Como aquel protagonista de la novela «zafoniana» al que un libro se le
apareció en el «cementerio de los libros olvidados», me ha pasado a mí con el
recientemente publicado «El secreto del agua» de Martín Tamayo.
Novela que se desarrolla al albur de un pantano en época de
florecimiento de estos bajo las directrices de los capitostes del momento.
Yo quiero contar mi secreto, que no es tanto, de otro pantano, este tan
real como la vida misma.
El mío se conoce como «embalse de Alcántara», e igual que el novelado
inunda las tierras de Encinares contraviniéndolo todo, incluso a costa de
alguna pérdida humana, en el caso del Pantano de Oriol, lo que se perdió fue la
zona más rica de los alrededores de Garrovillas de Alconétar, y no solamente por
los cultivos de algodón, tabaco, maíz…, de su vega, que era zona de sustento de
los pueblos próximos, también porque bajo sus aguas se quedó parte del pasado e
historia garrovillana.
Poco antes que se produjera la inundación, en las inmediaciones de lo
que se conocía como «parador de la Magdalena» se estuvo trabajando en las
excavaciones arqueológicas de una basílica paleocristiana del s. V, y aunque se
trasladó de lugar el puente Mantible, las aguas inundaron zonas donde aparecieron
una espada de bronce y una cruz con láurea de mármol que se conoce con el
nombre de «cruz de Alconétar», hoy se encuentran ambas en el Museo Arqueológico
Nacional.
Para recordarnos que fue aquella zona quedó de vigía la Torre de Floripes,
por donde, según la leyenda, flotan los barriles de Fierabrás, aquellos que
Alonso Quijano pedía para él curar sus heridas.
También están bajo las aguas los restos de lo que fue un puente para el
ferrocarril, construido en 1881 y dirigido por Gustave Eiffel, autor igualmente
de la famosa torre de París.
Cuando se cerraron las compuertas del Pantano de Alcántara se finiquitó
el sustento de muchas familias que tuvieron que coger la maleta y montarse en el
tren que habían visto pasar tantas veces, tren que, por decisión de los
prebostes del momento, alejaron de Garrovillas por miedo a que las chispas de las
locomotoras incendiaran sus tierras, tierras que hoy están yermas.

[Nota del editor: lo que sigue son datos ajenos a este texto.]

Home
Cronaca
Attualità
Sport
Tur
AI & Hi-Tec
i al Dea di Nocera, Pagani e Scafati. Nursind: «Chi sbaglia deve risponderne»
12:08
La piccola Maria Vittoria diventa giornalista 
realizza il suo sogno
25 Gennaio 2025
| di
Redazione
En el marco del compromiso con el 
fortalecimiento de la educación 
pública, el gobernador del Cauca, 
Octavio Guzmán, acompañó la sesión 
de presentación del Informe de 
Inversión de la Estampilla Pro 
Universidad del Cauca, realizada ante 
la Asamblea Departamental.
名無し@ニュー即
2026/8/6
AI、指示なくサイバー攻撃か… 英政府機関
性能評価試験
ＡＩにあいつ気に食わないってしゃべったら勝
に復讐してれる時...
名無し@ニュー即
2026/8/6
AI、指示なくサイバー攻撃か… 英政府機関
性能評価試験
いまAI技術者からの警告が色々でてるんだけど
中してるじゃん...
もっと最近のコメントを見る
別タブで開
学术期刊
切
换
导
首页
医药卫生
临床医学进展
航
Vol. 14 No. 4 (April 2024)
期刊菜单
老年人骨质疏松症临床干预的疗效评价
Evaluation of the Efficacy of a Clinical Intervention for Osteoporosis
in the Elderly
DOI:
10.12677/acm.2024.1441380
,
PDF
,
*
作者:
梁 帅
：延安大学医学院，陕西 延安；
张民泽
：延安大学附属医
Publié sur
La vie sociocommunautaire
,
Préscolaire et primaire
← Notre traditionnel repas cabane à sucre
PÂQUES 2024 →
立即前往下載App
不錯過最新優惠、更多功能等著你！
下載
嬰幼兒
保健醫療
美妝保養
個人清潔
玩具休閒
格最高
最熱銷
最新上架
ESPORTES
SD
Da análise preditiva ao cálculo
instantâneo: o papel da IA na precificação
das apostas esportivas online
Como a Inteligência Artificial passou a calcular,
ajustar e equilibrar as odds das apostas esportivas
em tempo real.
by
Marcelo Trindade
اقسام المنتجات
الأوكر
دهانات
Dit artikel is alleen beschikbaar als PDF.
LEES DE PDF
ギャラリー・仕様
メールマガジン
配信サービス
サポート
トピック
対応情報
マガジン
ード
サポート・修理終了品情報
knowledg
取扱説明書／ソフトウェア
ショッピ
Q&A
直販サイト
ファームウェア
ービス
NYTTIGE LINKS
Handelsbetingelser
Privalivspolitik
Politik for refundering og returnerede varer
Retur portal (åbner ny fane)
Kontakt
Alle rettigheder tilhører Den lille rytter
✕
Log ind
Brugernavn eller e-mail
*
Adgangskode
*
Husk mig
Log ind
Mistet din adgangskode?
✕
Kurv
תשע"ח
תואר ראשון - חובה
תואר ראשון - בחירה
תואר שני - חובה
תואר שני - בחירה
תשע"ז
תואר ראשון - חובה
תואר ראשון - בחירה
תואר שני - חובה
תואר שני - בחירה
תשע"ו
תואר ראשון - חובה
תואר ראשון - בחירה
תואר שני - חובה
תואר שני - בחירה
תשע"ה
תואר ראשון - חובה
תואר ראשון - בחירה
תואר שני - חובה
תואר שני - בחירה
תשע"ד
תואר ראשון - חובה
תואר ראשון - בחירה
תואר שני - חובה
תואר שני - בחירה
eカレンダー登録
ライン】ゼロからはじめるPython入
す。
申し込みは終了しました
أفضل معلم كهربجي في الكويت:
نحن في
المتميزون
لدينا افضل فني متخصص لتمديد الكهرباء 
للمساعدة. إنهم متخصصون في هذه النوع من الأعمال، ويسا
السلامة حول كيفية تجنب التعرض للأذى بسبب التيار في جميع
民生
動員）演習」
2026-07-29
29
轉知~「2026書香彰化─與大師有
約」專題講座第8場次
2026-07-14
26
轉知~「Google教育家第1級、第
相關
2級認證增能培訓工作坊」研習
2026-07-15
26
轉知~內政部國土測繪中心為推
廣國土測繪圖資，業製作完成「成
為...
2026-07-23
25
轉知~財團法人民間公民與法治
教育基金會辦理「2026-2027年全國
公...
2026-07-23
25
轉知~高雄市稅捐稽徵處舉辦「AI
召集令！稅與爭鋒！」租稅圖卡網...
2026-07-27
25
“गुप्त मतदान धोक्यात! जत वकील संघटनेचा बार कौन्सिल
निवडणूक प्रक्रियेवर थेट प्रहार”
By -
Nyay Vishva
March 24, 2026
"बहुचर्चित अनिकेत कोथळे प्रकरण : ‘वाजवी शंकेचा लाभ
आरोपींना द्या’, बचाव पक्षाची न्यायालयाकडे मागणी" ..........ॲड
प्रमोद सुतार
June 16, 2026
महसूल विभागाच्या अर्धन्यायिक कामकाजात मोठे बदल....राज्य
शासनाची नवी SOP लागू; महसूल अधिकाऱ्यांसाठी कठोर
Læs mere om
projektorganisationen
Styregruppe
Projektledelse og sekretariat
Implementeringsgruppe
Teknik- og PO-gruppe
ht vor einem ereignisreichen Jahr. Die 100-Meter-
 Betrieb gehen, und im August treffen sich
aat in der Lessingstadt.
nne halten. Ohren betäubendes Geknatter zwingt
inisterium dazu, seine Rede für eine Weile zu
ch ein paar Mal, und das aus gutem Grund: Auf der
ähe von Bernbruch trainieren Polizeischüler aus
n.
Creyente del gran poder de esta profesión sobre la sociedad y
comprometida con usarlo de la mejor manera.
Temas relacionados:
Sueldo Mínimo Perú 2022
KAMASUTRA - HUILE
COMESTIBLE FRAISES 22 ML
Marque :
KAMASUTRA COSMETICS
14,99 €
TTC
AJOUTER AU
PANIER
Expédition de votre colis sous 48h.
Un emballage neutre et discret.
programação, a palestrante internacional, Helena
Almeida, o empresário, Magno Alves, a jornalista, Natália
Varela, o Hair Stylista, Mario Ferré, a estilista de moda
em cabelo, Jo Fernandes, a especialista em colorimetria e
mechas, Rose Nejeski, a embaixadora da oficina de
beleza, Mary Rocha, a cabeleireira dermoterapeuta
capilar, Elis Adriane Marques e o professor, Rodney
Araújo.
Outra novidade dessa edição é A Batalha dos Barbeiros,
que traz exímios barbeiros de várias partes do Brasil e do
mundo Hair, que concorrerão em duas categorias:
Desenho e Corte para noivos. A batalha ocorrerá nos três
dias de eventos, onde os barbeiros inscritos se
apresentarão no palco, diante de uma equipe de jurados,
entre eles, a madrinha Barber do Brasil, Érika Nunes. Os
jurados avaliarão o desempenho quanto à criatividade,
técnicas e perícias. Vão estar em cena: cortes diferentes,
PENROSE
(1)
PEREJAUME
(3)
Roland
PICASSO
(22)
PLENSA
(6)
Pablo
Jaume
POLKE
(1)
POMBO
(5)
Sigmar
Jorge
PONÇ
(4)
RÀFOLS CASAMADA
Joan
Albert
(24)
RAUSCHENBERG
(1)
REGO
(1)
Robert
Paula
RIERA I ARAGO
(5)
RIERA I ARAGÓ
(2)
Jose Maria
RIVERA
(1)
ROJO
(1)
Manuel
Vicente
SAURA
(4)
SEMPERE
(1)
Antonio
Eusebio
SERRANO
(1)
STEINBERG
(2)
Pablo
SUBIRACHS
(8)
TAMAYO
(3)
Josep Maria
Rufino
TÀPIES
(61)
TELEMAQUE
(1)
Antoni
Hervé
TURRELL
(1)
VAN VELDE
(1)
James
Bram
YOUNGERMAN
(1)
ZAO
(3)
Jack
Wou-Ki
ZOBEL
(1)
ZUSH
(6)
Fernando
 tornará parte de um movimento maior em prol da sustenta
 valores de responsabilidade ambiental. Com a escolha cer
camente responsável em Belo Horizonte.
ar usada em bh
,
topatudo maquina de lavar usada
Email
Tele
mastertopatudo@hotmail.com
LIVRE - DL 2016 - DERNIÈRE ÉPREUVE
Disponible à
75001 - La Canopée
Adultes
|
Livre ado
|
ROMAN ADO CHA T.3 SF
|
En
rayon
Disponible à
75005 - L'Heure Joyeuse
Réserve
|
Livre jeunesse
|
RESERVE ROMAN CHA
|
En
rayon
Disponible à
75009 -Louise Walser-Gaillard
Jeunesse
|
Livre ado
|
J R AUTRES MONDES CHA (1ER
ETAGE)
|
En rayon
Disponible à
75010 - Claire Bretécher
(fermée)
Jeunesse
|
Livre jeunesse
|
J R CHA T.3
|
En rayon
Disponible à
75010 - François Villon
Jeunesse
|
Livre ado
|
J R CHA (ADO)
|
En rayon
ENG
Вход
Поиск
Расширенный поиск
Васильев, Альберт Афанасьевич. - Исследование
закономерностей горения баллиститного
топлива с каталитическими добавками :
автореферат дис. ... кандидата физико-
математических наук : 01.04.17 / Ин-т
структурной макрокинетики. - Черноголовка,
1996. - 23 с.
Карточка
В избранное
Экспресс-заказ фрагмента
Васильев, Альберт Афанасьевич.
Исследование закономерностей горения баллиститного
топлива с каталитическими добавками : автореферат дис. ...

Bajo las aguas también está una industria de baldosines que se nutría de
las aguas y la arena del padre Tajo, arena que servía de playa a muchos junto
al Mantible, e incluso en un otero había una escuela que acogía a los hijos de
los braceros de la zona.
Pero al contrario de la novela de Tamayo, aquí nadie se indignó, todos
dieron por bien empleado aquel «pan para hoy y hambre para mañana» que ha hecho
que una población que llegó a los 6.000 habitantes hoy esté en poco más de
2.000, y que aquellas aguas bravas, limpias y curativas del Tajo se hayan
convertido en aguas remansadas, turbias y tranquilas, como los hombres de mi
tierra.
Aquel pan de muchos lo convirtieron en luz de pocos.